What can I say about The Weapons Shop? It's a classic which everyone has probably read. A loyal subject of the Empress is horrified to find the evil Weapons Shop people have set up in his village and he will have none of it. Except the Weapons Shop ("The right to bear weapons is the right to be free") has the bestest technology, and can not only read minds but right all wrongs. And our man is much wronged till he realises that the WS guys are the good guys and the Empress is the real evil. He ends up buying his weapon and holding his head high, admired by all and sundry (they are all secret admirers of the WS after all). I imagine this story exemplifies much of the American approach to gun control, and has probably directly influenced millions of young minds over the years. About the quality of writing: it's actually quite appalling the amount of mind-control AE V Vogt has over us mere-mortal readers!

Nerves has thoroughly dated in its technology. Atomics again! This time artificial elements that are produced in reactors. Not the mingy power generators that the real future of the story fiddles around with, oh no, these produce transuranics and other wonderful isotopes. One of them takes an unexpected reaction path and decays into Isotope R, which is bound to decay in an unknown time into Mahler's Isotope, with complete breakdown in a billionth of a second, and goodbye continental USA, or at the least 50 miles of city. Dr Ferrell, the famous peerless surgeon is now a company doctor with National Atomics Products Co., Inc. He is training new doctor Jenkins. Together they face the sudden parade of injured and dead people resulting from the catastrophe. Bring in Dr Brown, Dr Jenkin's wife, a 'nursing doctor', Palmer the factory manager (in those days, it was acceptable for a factory manager to be a kind of hero), Hokusai and Jorgensen, the scientist with untimely appendicitis, and the technologist who alone can suggest what is to be done. Except that Jorgensen is one of those rescued, and near death. All now depends on Jenkins, who turns out to be the atomics-trained stepson of Kahler, the long-dead wizard of all things atomic. And Jenkins fears he is going to crack, with half the continent at stake. This story still has power due to the human angle. And given the recent scares in Fukushima, perhaps not so dated after all, in another way.

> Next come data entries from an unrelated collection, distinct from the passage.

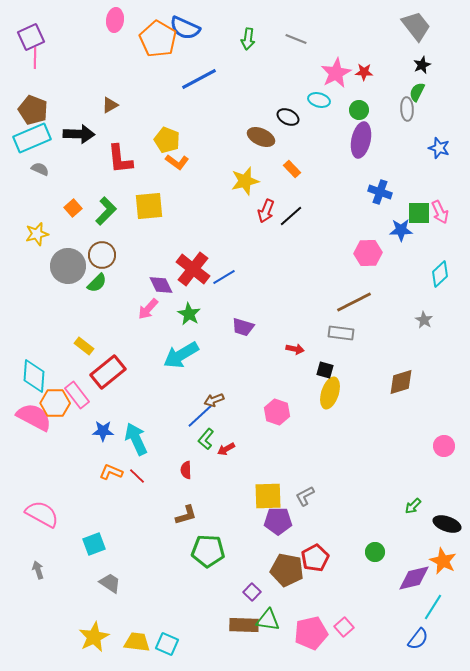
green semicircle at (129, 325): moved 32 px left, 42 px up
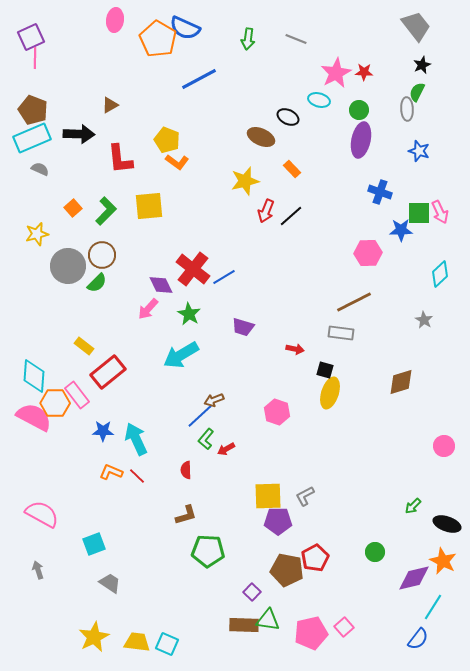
blue star at (439, 148): moved 20 px left, 3 px down
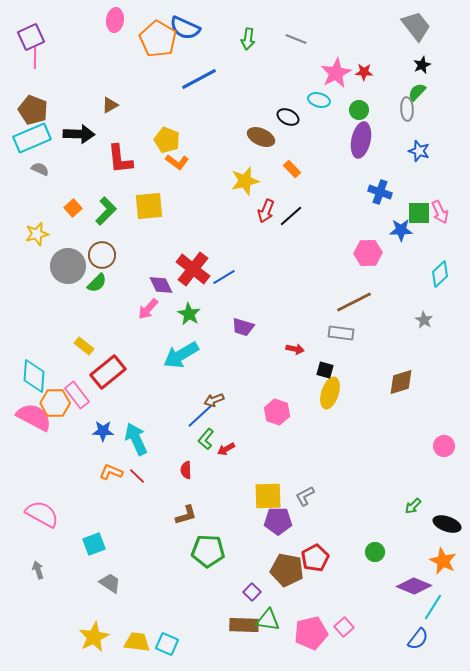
green semicircle at (417, 92): rotated 18 degrees clockwise
purple diamond at (414, 578): moved 8 px down; rotated 36 degrees clockwise
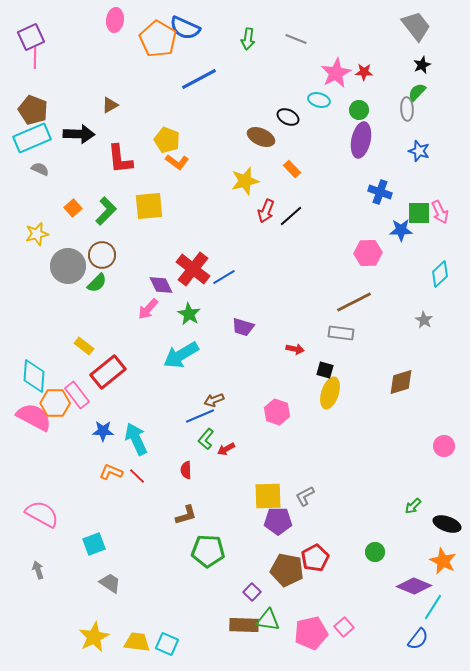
blue line at (200, 416): rotated 20 degrees clockwise
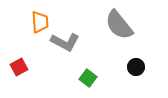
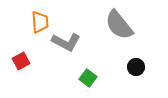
gray L-shape: moved 1 px right
red square: moved 2 px right, 6 px up
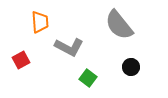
gray L-shape: moved 3 px right, 5 px down
red square: moved 1 px up
black circle: moved 5 px left
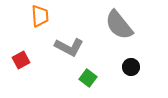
orange trapezoid: moved 6 px up
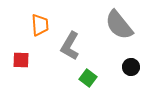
orange trapezoid: moved 9 px down
gray L-shape: moved 1 px right, 1 px up; rotated 92 degrees clockwise
red square: rotated 30 degrees clockwise
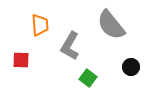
gray semicircle: moved 8 px left
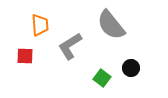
gray L-shape: rotated 28 degrees clockwise
red square: moved 4 px right, 4 px up
black circle: moved 1 px down
green square: moved 14 px right
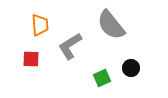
red square: moved 6 px right, 3 px down
green square: rotated 30 degrees clockwise
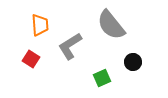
red square: rotated 30 degrees clockwise
black circle: moved 2 px right, 6 px up
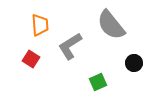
black circle: moved 1 px right, 1 px down
green square: moved 4 px left, 4 px down
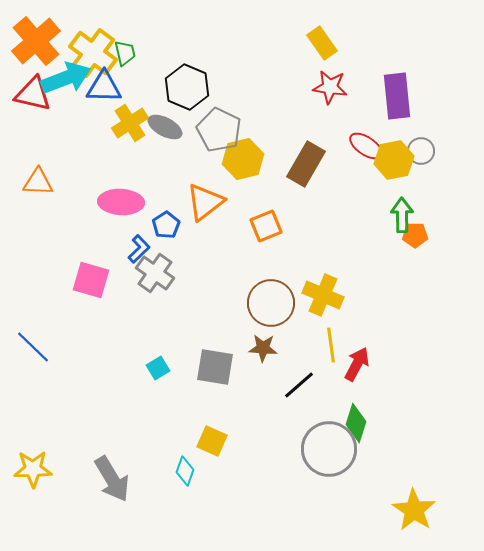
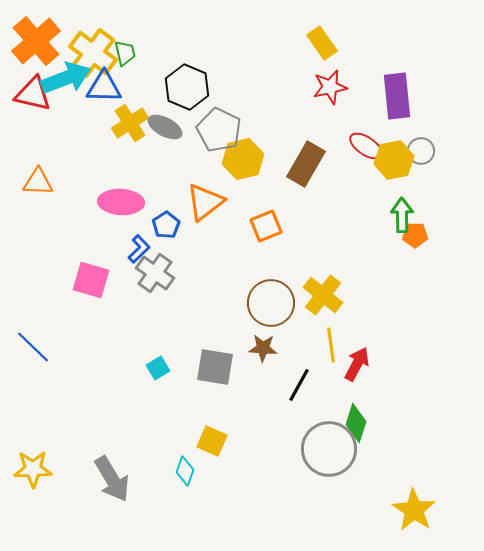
red star at (330, 87): rotated 20 degrees counterclockwise
yellow cross at (323, 295): rotated 15 degrees clockwise
black line at (299, 385): rotated 20 degrees counterclockwise
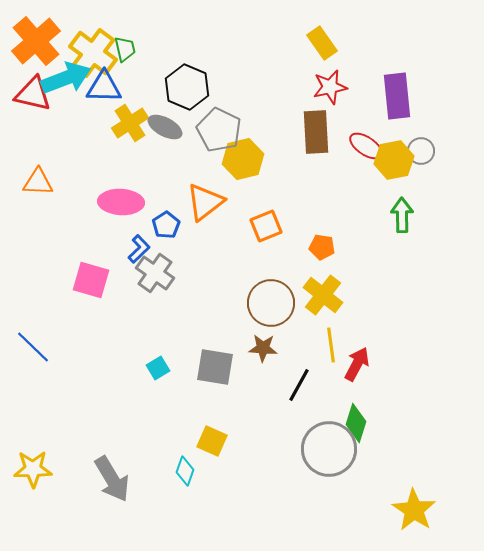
green trapezoid at (125, 53): moved 4 px up
brown rectangle at (306, 164): moved 10 px right, 32 px up; rotated 33 degrees counterclockwise
orange pentagon at (415, 235): moved 93 px left, 12 px down; rotated 10 degrees clockwise
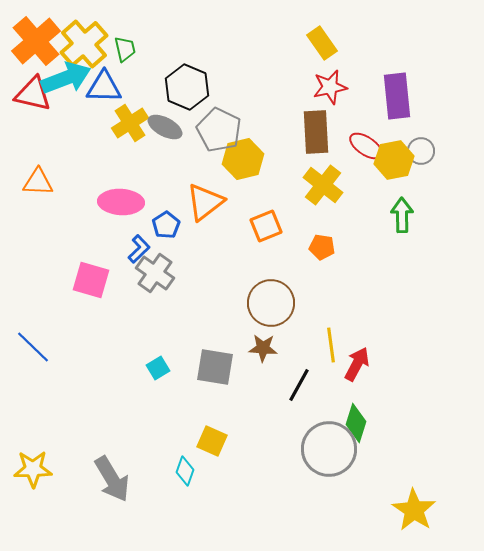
yellow cross at (93, 53): moved 9 px left, 9 px up; rotated 12 degrees clockwise
yellow cross at (323, 295): moved 110 px up
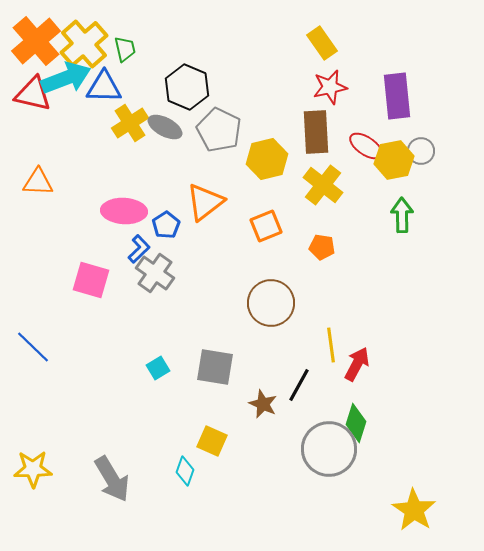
yellow hexagon at (243, 159): moved 24 px right
pink ellipse at (121, 202): moved 3 px right, 9 px down
brown star at (263, 348): moved 56 px down; rotated 20 degrees clockwise
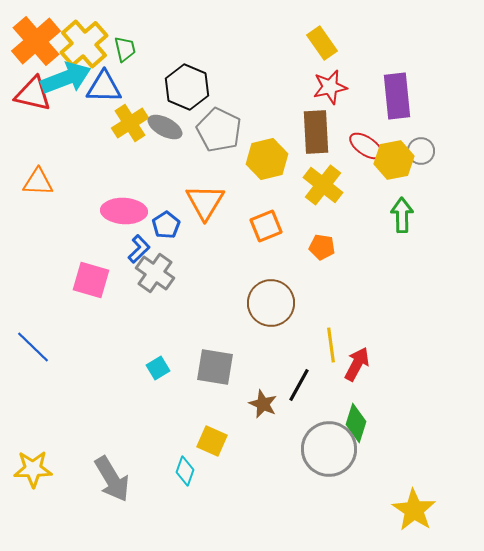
orange triangle at (205, 202): rotated 21 degrees counterclockwise
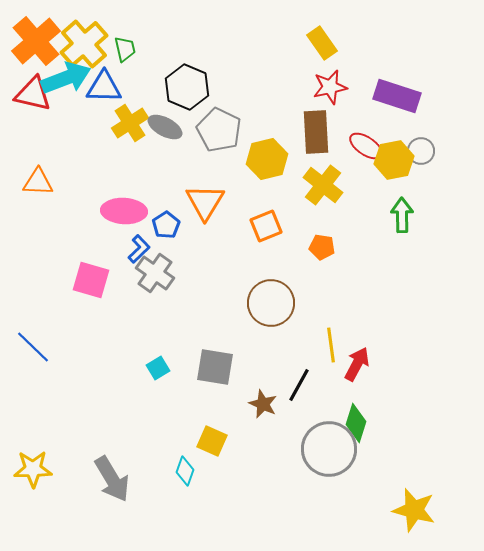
purple rectangle at (397, 96): rotated 66 degrees counterclockwise
yellow star at (414, 510): rotated 18 degrees counterclockwise
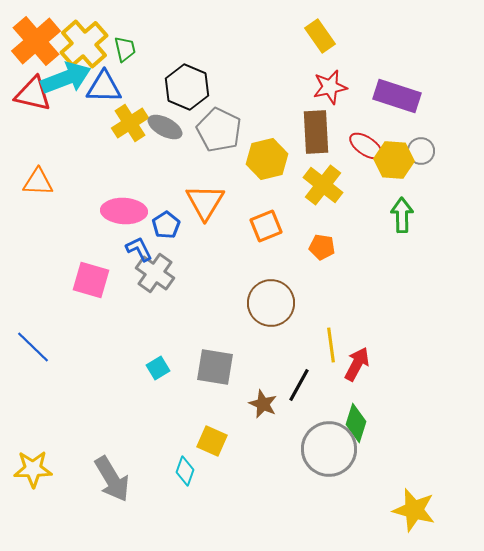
yellow rectangle at (322, 43): moved 2 px left, 7 px up
yellow hexagon at (394, 160): rotated 15 degrees clockwise
blue L-shape at (139, 249): rotated 72 degrees counterclockwise
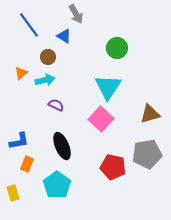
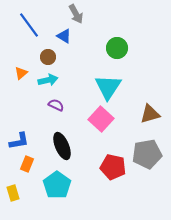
cyan arrow: moved 3 px right
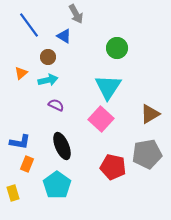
brown triangle: rotated 15 degrees counterclockwise
blue L-shape: moved 1 px right, 1 px down; rotated 20 degrees clockwise
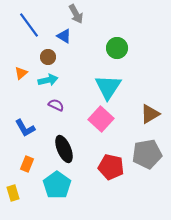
blue L-shape: moved 5 px right, 14 px up; rotated 50 degrees clockwise
black ellipse: moved 2 px right, 3 px down
red pentagon: moved 2 px left
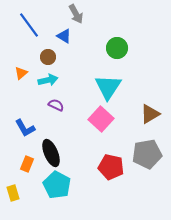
black ellipse: moved 13 px left, 4 px down
cyan pentagon: rotated 8 degrees counterclockwise
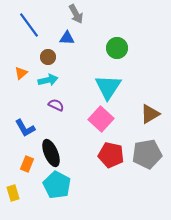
blue triangle: moved 3 px right, 2 px down; rotated 28 degrees counterclockwise
red pentagon: moved 12 px up
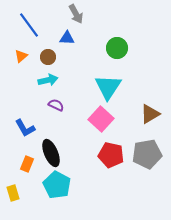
orange triangle: moved 17 px up
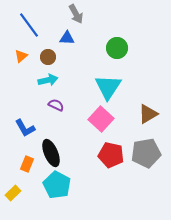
brown triangle: moved 2 px left
gray pentagon: moved 1 px left, 1 px up
yellow rectangle: rotated 63 degrees clockwise
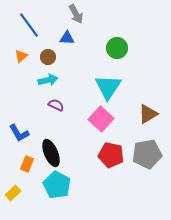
blue L-shape: moved 6 px left, 5 px down
gray pentagon: moved 1 px right, 1 px down
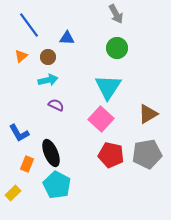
gray arrow: moved 40 px right
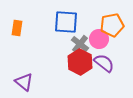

Last but not the least, the classic Killdozer! by Theodore Sturgeon. An ancient race wiped out all life using, among others, malevolent negatively charged gaseous entities inimical to all life (phew!). One of the more primitive of these was caught and stored in a neutronium box (warning: dated! Neutronium is too dense to do anything but sink to the centre of the Earth in this timeframe) and tossed around on magma until it finally ended up on an island where a team is sent to build an airfield. The high-tech bulldozer catches an edge of the grey stone in an ancient temple (ha!) and tears it open, releasing the entity--into the bulldozer. Which then proceeds to try and kill everyone on the island (warning: dated! Why only kill the humans?) A crackerjack suspense/adventure story, the original for the trope of the machine with a mind of its own. This and his other story Slow Sculpture have firmly fixed Theodore Sturgeon in my mind as one of the best sci fi authors ever.

A good, if highly dated, collection. Still enjoyable. Probably nudging 4 stars out of 5.